[llvm-dev] Finding caller-saved registers at a function call site

[Sanjoy Das via llvm-dev]

Hi Rob,

Robert Lyerly wrote:
 > The reason I can't just run a liveness analysis over stack slots and
 > registers in the backend is that I'm trying to map live value locations
 > back up into their corresponding values in LLVM bitcode.  This is why
 > I'm using the stackmap intrinsic, as it does exactly that -- provides a
 > mapping between a bitcode value and its storage location for the
 > generated assembly.  I need this intermediate-level value because I'm
 > doing ABI translation.  I'm plucking values out of a call frame laid out
 > in one ABI and storing them in a destination stack frame that is laid
 > out according to another ABI.  The IR value is essentially the "key"
 > used to match corresponding storage locations across the two ABIs.  I'm
 > transforming a thread's current stack laid out for one ABI into one laid
 > out for another ABI.

This sounds exactly like the deoptimization[1] mechanism we use (and
LLVM has support for), except that when deoptimizing the code being
returned into is (and the associated frame layout) is generally
"fixed" i.e. is the interpreter or a low tier JIT.

 >     A related question is: are you interested in the *values* or the
 >     *locations* the values are in?  For instance if a specific value (say
 >     the result of a load) is spilled at 0x80(%rsp) and is also present in
 >     %r13 (callee saved register), then do you have to know both the
 >     locations or just one of the two?
 >
 >
 > I'm actually only interested in being able to find values; I don't
 > particularly care about where they're stored.  In your hypothetical, as
 > long as the compiler could tell me that the value was stored in one of
 > those locations, that'd be okay.

Again, this makes it very close to deoptimization.

 > I'm not concerned about values that are not live across the call ("live
 > on call"), only those that are live after returning from the call ("live
 > on return").  If the value is not live after the call, there's no need
 > for me to able to recover it.  I just need to be able to resume
 > execution in that function correctly, so I'm only concerned about values
 > in caller-saved registers that are needed after the call completes, and
 > therefore have been spilled to the stack as part of the procedure call
 > standard.
 >
 > Because I'm rewriting the stack to change the ABI, I need to be able to
 > set up the stack so that execution can correctly unwind back up the call
 > chain.  This means that I need to be able to populate spill stack slots
 > for caller-saved registers, hence this is why I need their locations.

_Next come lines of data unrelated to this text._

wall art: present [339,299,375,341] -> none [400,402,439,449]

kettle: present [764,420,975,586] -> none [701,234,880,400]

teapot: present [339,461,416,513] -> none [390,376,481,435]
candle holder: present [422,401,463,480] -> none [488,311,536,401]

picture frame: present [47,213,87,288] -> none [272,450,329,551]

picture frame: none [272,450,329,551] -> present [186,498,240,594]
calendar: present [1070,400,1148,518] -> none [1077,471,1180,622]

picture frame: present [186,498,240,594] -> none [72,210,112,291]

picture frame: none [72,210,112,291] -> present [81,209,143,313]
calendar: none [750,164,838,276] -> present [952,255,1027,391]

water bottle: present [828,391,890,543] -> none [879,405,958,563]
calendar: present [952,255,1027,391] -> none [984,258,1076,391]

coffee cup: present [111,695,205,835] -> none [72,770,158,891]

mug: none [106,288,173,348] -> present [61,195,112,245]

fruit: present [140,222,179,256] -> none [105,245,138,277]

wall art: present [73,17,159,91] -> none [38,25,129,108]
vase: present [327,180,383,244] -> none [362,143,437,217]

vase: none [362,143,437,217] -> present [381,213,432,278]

Ah, so the spill slots are not just pertinent from the POV of the
function you're translating out of, but is also pertinent for the
function you're translating *into*?

IOW, you want to translate

void foo_0() {
   spill %rax to offset 0x90
   call bar
   reload %rax from offset 0x90
   return %rax
}

to

void foo_1() {
   spill %rax to offset 0x100
   call bar
   reload %rax from offset 0x100
   return %rax
}

at the call site to bar, and want to know that the contents of 0x90
need to be copied to 0x100 if you rewrite the stack frame?

I'm not sure how much of your project you're okay in discussing on a
public mailing list, but I suspect the strategy for the best scheme
here will depend on how different the two functions are from each
other.

If all they differ is in the physical stack slot offsets, then I'd
just look at opaquely rewriting the slot offsets and not specifically
caring about live values.

If they differ at a fundamental level, then maybe you need something
like what we do for precise relocating GCs (see documentation on
gc.statepoint); otherwise, for instance, how do you know that a value
that is put in a caller-saved-register in one compilation is also in a
caller-saved-register (and not in a callee-saved-register or constant
folded or rematerialized away) in another compilation?

-- Sanjoy

[1]: Hölzle, Urs, Craig Chambers, and David Ungar. “Debugging
   optimized code with dynamic deoptimization.” ACM Sigplan
   Notices. Vol. 27. No. 7. ACM, 1992.